Staying with Edinburgh, Angry Steve is already annoyed at the disruption being caused by the construction of the tram lines. And on the West Coast, Iain Rubie Dale is still annoyed by First ScotRail’s fare structure. He at least has not had to contend with FirstGroup’s other toy, Transpennine Express, where a train with just three carriages is viewed as adequate to convey passengers comfortably from Edinburgh to Manchester.

And of course, it was only a matter of time before the weather got us talking. Silversprite wonders why Scottish infrastructure seems unable to cope with Winter, which is, after all, an annual event. And with environmentalists linking the recent breeze and drizzle to climate change, Duncan is underwhelmed at their hysteria, and Richard Havers points out that bad weather has been a regular feature of Scottish life.
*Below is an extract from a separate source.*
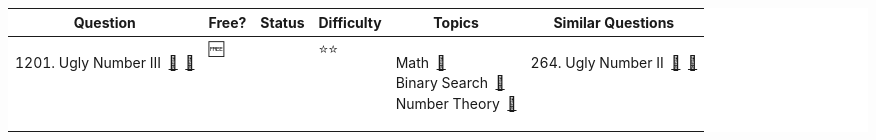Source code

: | Question                                                                                                                                                                                                                                                                                                                                         | Free? | Status | Difficulty | Topics                                                                                                                                                                                                                                                                                                                                                                                                                                                                                                                                                                              | Similar Questions                                                                                                                                                                                                                                                                                                                                                                                                                                                                                                                                                                                                                                                                                                                                                                                      |
| ------------------------------------------------------------------------------------------------------------------------------------------------------------------------------------------------------------------------------------------------------------------------------------------------------------------------------------------------ | ----- | ------ | ---------- | ----------------------------------------------------------------------------------------------------------------------------------------------------------------------------------------------------------------------------------------------------------------------------------------------------------------------------------------------------------------------------------------------------------------------------------------------------------------------------------------------------------------------------------------------------------------------------------- | ------------------------------------------------------------------------------------------------------------------------------------------------------------------------------------------------------------------------------------------------------------------------------------------------------------------------------------------------------------------------------------------------------------------------------------------------------------------------------------------------------------------------------------------------------------------------------------------------------------------------------------------------------------------------------------------------------------------------------------------------------------------------------------------------------ |
| <dl><dt>1201. Ugly Number III&nbsp;&nbsp;[:link:](https://leetcode.com/problems/ugly-number-iii)&nbsp;&nbsp;[:memo:](../../Questions/1201__ugly-number-iii)</dt></dl>                                                                                                                                                                            | 🆓    |        | ⭐️⭐️       | <dl><dt>Math&nbsp;&nbsp;[:link:](https://leetcode.com/tag/math)</dt><dt>Binary Search&nbsp;&nbsp;[:link:](https://leetcode.com/tag/binary-search)</dt><dt>Number Theory&nbsp;&nbsp;[:link:](https://leetcode.com/tag/number-theory)</dt></dl>                                                                                                                                                                                                                                                                                                                                       | <dl><dt>264. Ugly Number II&nbsp;&nbsp;[:link:](https://leetcode.com/problems/ugly-number-ii)&nbsp;&nbsp;[:memo:](../../Questions/0264__ugly-number-ii)</dt></dl>                                                                                                                                                                                                                                                                                                                                                                                                                                                                                                                                                                                                                                      |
Meanwhile, Islay Blog brings news that the conditions are ideal for turtle spotting.

Now that we’re on to animals, Kezia Dugdale considers how chicken makes it way to the supermarkets. Her post might put you off your dinner somewhat, though not as much as this one by Bill Cameron which will make you wonder what people will do for entertainment in the North.

Meanwhile, in our frequent look at the MSM, and why we’re better (well, let’s be honest here, we are, aren’t we?) Craig has GMTV’s usage of ‘a.m.’ and ‘p.m.’ in his sights, and Simon Dickson thinks that the papers are overstating the threat posed to their recruitment websites by the Scottish Government’s job portal.

And when he’s not angry about the trams, Angry Steve turns his rage to cybersquatting instead.

Elsewhere, Gordon McLean has raised questions over the future of the Scottish Blogs website, and points to a lack of response at its recent disappearance. This has, in turn, prompted a small wave of people going “Nooooo!!!!!!” in the Comments section. What do you think?

And if you’re in Edinburgh this week, then why not join Scottish Tory Boy, for what is fast evolving into a bloggers’ night out?

Well, that’s your lot for this week. Don’t forget that if you spot (or post) something that you think would look great in next week’s Roundup, you can drop us a line at scottishroundup@gmail.com or take advantage of the bobbityjob on the right. Bye-de-bye!


  1. The Roundup really is absolutely encyclopaedic these days; getting round almost all the blogs every week really must take a lot of work.

    Congrats Duncan and Will, keep up the splendid work.

  2. Thanks Mr E. I often wonder if we should really be trying to include fewer posts and just focus on a dozen or so excellent posts. But the current format seems to work well enough.